The creators are well aware that they’re dipping their quills in well-used ink and that knowing attitude becomes part of the fun of “30 Coins.” Take the character of Vergara. The idea of a priest-with-a-past is itself such a tremendous cliche that they go hog wild in the retreading. He’s not just a holy man who smokes cigarettes like Constantine, he’s also a former heavy weight boxer with a closet full of machine guns. The whole show is like that. It’s not just that there’s a religious conspiracy, it goes so deep it would upend the whole of the faith if it were unearthed. Lingering beneath the extramarital passions, misbehaving teens, corrupt cops and clergymen, the world might just be on the brink of destruction, but nothing’s inherently more important than anything else. It would be flippant in anyone else’s show to suddenly get dropped in Aleppo, Syria for an episode. Here it makes perfect sense.

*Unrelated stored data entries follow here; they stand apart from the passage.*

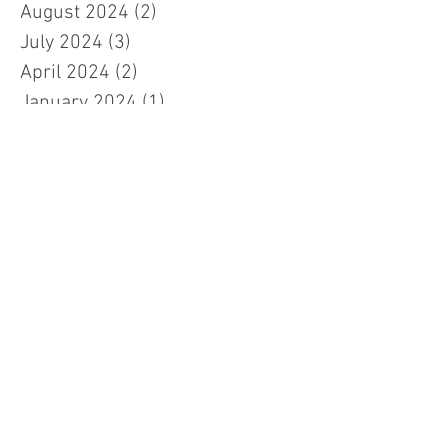
August 2024
(2)
2 posts
July 2024
(3)
3 posts
April 2024
(2)
2 posts
January 2024
(1)
1 post
November 2023
(1)
1 post
October 2023
(2)
2 posts
September 2023
(2)
2 posts
July 2023
(3)
3 posts
March 2023
(3)
3 posts
February 2023
(7)
7 posts
January 2023
(1)
1 post
November 2022
(2)
2 posts
October 2022
(5)
5 posts
September 2022
(1)
1 post
July 2022
(2)
2 posts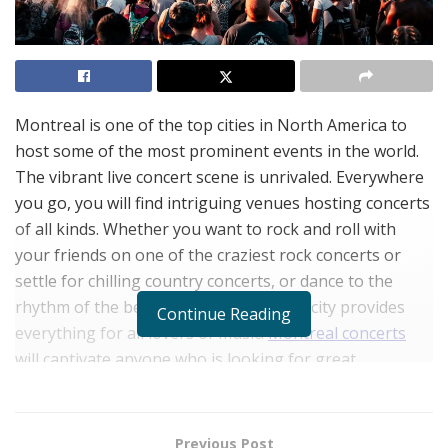
Montreal is one of the top cities in North America to
host some of the most prominent events in the world.
The vibrant live concert scene is unrivaled. Everywhere
you go, you will find intriguing venues hosting concerts
of all kinds. Whether you want to rock and roll with
your friends on one of the craziest rock concerts or
settle for chilling country concerts, or dance to the
rhythm of the beat at rap concerts, the city provides
Continue Reading
everything for all lovers of music.
Montreal concerts
will captivate anyone who is looking for great
entertainment while in the city.
Previous Post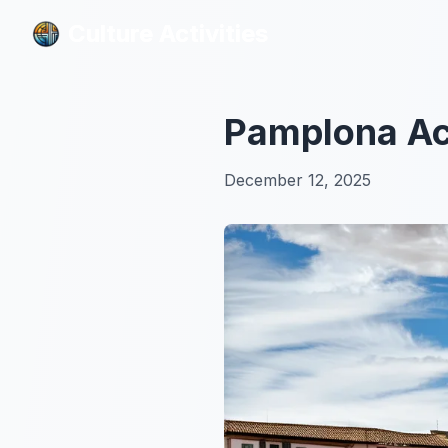
Culture Activities
Culture Activities
Pamplona Act
December 12, 2025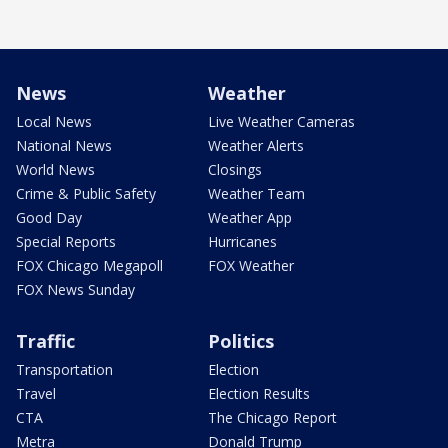
News
Weather
Local News
Live Weather Cameras
National News
Weather Alerts
World News
Closings
Crime & Public Safety
Weather Team
Good Day
Weather App
Special Reports
Hurricanes
FOX Chicago Megapoll
FOX Weather
FOX News Sunday
Traffic
Politics
Transportation
Election
Travel
Election Results
CTA
The Chicago Report
Metra
Donald Trump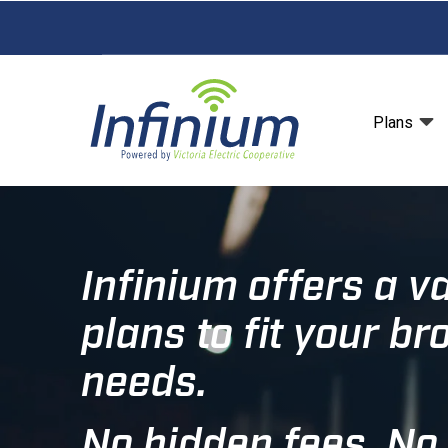
Skip
to
main
content
Plans
Infinium offers a va
plans to fit your b
needs.
No hidden fees. No 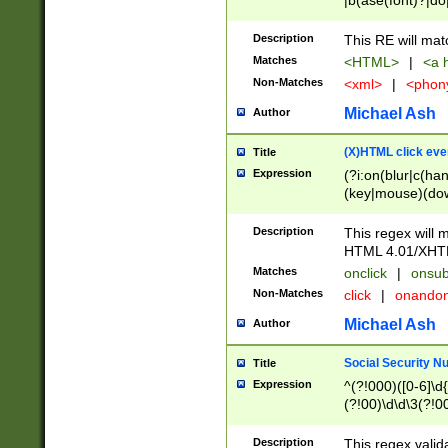
|b(ase(font)?|do
|c(aption|enter|it
(o(de|l(group)?)))
Description
This RE will mat
me(set)?)|h([1-6
Matches
<HTML>
|
<a h
|kbd|l(abel|egen
Non-Matches
<xml>
|
<phon
bject|l|pt(group|
|q|s(amp|cript|el
Michael Ash
Author
ody|d|extarea|foot
(X)HTML click eve
Title
Expression
(?i:on(blur|c(han
(key|mouse)(dow
load|mouse(move|
Description
This regex will m
HTML 4.01/XHT
Matches
onclick
|
onsub
Non-Matches
click
|
onando
Michael Ash
Author
Social Security N
Title
Expression
^(?!000)([0-6]\d{
(?!00)\d\d\3(?!0
Description
This regex valid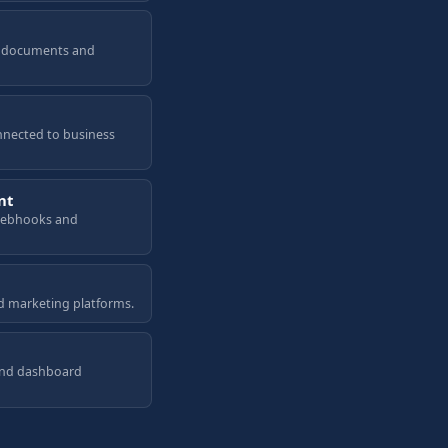
a, documents and
nnected to business
nt
 webhooks and
d marketing platforms.
and dashboard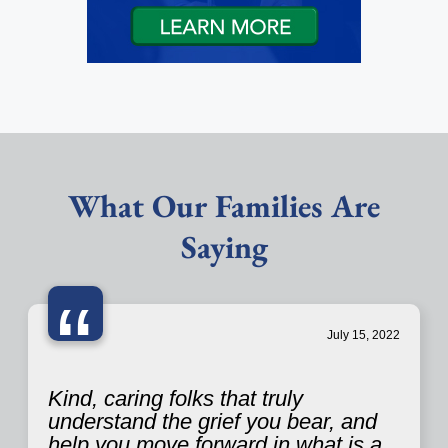
What Our Families Are
Saying
“
July 15, 2022
Kind, caring folks that truly
understand the grief you bear, and
help you move forward in what is a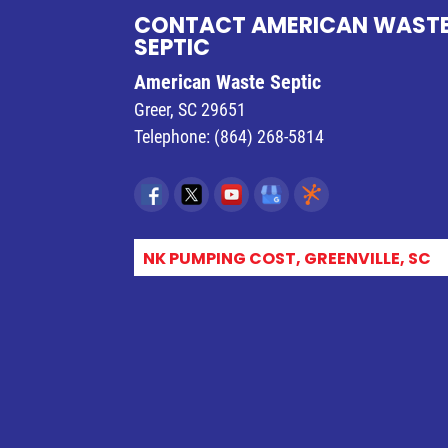
CONTACT AMERICAN WAST
SEPTIC
American Waste Septic
Greer
,
SC
29651
Telephone:
(864) 268-5814
SEPTIC TANK PUMPING COST, GREENVILLE, SC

I’ve heard complaints lobbed at the show that it isn’t as thoughtful as some of Guerricaechevarría and de la Iglesia’s previous work, and I have to disagree. “30 Coins” is predicated on a clever and cunning idea I wish was more frequently explored in more self-consciously cool “religious” art. This might constitute a minor spoiler, but it doesn’t concern any character in the show so much as it does the ideas underpinning the whole endeavor: the villains here are dark clerics trying to collect items possessed of the lingering power of the betrayal of god. In one scene it’s explained that they want to prove that Judas was part of the plan for Jesus to be crucified, making him just as integral a figure to the resurrection and thus the whole of the gospels as Jesus Christ himself. It’s explained in such a way to make it sound as though the whole idea of Evil in the world is something that is also then just as divine as an act of charity. In short: can anything be good without evil? It’s the kind of thing that preoccupies so much of the national discourse, albeit in bowdlerized and distractingly byzantine form. Do we need there to be horrifying things in the world to prove the true value and power of empathy and selflessness?